Treasury worker Natalie Edwards, 40, is awaiting trial on charges that she gave a BuzzFeed journalist reports about wire transfers made by Paul Manafort and other suspects in Mueller’s investigation.

Assistant U.S. Attorney Kimberly Ravener told a New York federal judge during a hearing that prosecutors will know within two to three months whether additional charges will be filed.

“Yes, your honor, this is possible,” she said of additional charges and arrests. “The investigation is continuing.”

She provided no other details as to who else might be under scrutiny.

A new two-count charging document Wednesday said Edwards sent a message to a reporter last January saying that another individual at the department’s Financial Crimes Enforcement Network, also known as FinCEN, could “pull the data quick” for the reporter.

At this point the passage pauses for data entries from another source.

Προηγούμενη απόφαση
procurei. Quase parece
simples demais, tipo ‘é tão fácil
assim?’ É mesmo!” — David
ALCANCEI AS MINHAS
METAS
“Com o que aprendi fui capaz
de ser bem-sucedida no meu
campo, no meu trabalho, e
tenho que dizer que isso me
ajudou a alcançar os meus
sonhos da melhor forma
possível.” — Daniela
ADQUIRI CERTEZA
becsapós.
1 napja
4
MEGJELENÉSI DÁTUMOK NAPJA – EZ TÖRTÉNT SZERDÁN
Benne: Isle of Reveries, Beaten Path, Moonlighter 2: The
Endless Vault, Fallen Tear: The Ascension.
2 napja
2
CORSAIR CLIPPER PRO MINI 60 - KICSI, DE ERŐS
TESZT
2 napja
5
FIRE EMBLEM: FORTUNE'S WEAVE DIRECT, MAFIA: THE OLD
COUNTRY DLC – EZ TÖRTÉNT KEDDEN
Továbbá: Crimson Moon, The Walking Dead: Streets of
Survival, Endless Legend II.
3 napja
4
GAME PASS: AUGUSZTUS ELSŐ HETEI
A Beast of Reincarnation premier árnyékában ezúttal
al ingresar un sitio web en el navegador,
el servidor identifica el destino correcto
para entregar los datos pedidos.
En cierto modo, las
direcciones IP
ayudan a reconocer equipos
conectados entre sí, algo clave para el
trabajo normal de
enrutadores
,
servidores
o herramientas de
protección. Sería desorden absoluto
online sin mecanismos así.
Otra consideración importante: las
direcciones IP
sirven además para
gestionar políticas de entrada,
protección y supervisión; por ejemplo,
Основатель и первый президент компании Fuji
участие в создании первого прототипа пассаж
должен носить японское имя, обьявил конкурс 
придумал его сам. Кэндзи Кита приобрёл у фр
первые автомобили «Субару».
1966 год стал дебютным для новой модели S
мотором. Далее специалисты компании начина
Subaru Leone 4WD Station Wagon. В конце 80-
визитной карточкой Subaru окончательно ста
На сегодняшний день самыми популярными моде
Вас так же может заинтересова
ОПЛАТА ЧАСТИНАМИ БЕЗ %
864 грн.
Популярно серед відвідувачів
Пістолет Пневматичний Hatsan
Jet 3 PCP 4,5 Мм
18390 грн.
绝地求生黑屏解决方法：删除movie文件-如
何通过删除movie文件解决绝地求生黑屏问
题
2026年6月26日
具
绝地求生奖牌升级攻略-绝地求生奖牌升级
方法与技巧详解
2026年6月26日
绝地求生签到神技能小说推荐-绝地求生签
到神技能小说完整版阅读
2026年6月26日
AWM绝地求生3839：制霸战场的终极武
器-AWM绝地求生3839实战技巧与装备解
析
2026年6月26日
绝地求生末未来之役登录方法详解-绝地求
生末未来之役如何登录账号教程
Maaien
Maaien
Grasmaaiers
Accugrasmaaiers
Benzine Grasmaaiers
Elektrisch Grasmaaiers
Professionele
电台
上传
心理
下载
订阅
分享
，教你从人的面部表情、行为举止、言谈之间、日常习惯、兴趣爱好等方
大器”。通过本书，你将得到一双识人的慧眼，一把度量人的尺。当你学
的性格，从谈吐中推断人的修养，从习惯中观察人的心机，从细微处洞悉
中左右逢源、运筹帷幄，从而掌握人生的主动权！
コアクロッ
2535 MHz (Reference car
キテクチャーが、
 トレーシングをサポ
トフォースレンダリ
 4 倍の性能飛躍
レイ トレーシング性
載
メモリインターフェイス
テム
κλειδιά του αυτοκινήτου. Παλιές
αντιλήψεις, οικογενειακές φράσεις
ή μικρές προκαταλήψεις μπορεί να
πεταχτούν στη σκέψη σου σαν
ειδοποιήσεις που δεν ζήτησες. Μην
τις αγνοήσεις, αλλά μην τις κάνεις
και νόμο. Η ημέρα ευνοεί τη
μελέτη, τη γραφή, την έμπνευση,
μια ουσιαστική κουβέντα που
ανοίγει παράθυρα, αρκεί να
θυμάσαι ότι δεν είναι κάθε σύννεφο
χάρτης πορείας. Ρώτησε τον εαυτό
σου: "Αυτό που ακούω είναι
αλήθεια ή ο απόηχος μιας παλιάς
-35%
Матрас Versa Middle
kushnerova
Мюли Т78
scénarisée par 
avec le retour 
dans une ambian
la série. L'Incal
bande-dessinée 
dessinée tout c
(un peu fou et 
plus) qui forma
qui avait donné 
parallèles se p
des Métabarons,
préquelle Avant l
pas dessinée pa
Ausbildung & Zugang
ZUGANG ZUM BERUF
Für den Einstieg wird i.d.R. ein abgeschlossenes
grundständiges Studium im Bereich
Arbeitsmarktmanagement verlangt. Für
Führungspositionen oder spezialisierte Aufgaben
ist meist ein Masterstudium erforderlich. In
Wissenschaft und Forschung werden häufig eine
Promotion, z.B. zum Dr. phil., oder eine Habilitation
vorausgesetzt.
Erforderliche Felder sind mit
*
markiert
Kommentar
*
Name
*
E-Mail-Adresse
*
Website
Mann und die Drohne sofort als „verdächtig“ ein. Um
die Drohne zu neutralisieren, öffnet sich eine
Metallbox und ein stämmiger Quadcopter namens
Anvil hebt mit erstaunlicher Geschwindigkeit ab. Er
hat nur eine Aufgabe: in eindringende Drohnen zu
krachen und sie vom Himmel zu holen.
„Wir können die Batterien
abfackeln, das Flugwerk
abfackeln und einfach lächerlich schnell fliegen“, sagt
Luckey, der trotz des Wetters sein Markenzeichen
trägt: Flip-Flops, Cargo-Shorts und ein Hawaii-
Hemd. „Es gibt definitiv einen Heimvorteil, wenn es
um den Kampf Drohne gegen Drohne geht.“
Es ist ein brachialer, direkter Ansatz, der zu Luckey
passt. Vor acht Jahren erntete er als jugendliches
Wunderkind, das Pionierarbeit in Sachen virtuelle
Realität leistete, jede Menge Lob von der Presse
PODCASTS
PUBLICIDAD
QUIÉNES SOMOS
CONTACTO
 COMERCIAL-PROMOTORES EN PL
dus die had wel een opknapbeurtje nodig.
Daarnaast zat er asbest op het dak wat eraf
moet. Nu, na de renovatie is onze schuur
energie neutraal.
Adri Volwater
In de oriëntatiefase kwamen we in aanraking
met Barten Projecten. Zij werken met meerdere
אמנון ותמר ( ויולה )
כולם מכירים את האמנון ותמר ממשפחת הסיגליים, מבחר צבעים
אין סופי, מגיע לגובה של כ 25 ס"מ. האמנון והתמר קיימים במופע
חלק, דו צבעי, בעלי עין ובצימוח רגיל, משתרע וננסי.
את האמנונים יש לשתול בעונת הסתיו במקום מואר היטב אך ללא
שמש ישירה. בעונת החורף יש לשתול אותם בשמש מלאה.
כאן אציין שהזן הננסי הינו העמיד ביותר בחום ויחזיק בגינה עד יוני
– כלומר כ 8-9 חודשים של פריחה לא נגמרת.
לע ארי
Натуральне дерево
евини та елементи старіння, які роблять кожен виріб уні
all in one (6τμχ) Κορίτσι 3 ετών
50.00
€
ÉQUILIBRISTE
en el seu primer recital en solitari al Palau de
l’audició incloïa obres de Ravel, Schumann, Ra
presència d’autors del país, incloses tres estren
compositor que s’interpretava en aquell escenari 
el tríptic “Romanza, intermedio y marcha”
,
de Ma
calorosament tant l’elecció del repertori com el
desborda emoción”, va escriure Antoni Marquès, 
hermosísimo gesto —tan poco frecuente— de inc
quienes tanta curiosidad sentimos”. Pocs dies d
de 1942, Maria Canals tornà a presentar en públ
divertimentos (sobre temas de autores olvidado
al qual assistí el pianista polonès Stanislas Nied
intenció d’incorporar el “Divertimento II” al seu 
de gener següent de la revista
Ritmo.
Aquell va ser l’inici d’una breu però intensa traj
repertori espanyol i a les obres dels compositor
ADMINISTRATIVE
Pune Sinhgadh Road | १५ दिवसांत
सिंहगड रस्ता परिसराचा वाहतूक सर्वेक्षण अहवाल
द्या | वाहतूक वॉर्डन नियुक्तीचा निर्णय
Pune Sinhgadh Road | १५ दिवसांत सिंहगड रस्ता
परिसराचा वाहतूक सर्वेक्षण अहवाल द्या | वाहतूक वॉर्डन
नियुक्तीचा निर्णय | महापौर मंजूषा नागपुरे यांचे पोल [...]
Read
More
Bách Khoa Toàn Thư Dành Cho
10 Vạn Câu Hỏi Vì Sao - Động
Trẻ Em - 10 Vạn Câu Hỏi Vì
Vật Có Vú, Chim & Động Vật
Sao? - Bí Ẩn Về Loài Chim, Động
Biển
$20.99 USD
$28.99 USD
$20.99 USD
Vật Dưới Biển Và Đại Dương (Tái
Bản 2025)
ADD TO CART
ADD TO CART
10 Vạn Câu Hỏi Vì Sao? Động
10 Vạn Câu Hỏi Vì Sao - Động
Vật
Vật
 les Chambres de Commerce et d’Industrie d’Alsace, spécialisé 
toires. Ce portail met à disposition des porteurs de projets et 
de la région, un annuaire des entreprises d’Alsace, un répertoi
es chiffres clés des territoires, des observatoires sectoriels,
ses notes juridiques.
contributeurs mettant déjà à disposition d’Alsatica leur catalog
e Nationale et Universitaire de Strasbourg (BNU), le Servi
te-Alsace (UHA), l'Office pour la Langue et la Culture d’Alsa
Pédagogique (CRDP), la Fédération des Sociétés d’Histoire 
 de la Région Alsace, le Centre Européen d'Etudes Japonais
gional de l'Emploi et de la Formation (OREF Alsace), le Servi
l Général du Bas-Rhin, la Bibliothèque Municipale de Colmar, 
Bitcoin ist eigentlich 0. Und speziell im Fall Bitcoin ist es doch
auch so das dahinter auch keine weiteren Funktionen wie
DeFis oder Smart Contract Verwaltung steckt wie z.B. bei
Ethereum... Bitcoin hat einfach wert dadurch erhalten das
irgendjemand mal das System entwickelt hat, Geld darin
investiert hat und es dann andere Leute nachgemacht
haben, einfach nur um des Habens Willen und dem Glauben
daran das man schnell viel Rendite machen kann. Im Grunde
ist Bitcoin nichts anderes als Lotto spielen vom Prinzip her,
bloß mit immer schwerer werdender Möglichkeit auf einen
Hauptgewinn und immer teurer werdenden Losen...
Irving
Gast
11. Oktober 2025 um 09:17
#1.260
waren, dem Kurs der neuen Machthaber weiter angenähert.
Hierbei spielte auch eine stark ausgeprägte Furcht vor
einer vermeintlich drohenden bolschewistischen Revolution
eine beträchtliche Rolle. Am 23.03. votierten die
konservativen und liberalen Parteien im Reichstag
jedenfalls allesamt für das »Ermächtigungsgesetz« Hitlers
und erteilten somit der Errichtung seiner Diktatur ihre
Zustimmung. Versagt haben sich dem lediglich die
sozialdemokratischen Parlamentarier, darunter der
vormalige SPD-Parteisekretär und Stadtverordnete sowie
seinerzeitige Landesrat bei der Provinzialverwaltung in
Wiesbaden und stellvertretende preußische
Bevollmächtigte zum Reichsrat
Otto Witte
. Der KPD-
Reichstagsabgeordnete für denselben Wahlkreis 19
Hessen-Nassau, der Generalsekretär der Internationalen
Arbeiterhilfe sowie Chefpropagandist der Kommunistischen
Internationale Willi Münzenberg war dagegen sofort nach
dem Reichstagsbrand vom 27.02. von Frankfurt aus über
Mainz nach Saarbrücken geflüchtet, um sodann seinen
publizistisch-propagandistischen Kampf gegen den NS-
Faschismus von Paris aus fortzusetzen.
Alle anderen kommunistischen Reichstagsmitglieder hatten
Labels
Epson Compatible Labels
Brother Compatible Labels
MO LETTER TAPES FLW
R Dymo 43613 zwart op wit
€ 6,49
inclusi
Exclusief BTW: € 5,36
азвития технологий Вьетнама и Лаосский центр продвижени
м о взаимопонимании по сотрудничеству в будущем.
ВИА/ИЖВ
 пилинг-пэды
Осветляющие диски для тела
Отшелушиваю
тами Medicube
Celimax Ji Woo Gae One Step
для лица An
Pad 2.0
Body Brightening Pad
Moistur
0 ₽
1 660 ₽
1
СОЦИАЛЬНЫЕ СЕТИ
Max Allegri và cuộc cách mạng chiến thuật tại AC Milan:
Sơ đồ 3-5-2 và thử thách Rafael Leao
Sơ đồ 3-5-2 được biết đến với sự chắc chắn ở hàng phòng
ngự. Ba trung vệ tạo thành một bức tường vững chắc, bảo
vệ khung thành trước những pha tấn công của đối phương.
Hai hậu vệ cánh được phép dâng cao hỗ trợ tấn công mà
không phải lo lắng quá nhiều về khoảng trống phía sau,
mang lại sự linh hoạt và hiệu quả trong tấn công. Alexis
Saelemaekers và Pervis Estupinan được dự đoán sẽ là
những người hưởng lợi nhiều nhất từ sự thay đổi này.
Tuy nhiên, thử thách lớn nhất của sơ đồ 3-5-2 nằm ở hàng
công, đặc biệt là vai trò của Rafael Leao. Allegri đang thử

Edwards, a senior official at FinCEN who is currently on administrative leave, had previously referred to the other individual as “Enigma” and had described the person to the reporter as someone with a “wealth of information … willing to verify any information you have and provide additional details as warranted,” according to the charging document.

Edwards pleaded not guilty to the new felony charges.

When she was arrested in October, authorities wrote in a criminal complaint that another FinCEN employee was a co-conspirator and noted that this person exchanged more than 300 messages with the reporter via an encrypted messaging application. That person, identified as an associate director at FinCEN to whom Edwards reported, was not charged or identified in court papers.

Outside court, Edwards’ lawyer Jacob Kaplan said his client was preparing for trial.

He issued a written statement from himself and defense lawyer Marc Agnifilo in response to Wednesday’s charges saying Edwards conspired to make unauthorized disclosures of suspicious activity reports and made unauthorized disclosures of the reports.

“She is not the first person to be prosecuted for doing the right thing, and she is steadfast in seeing this matter to the end,” he said.

Judge Edgardo Ramos suggested that the time before the next court date, April 2, will give the parties a chance to explore whether the case can be resolved without a trial.

Kaplan, though, sounded as if no deal was imminent.

“The facts aren’t really in dispute,” he said. “It’s more the significance of the facts that carry the day.”

He said he wasn’t even sure that a sweet deal from the government “would do it.”

“We’re looking forward to defending the case,” Kaplan said.

As for his client, he said: “She’s doing well under the circumstances.”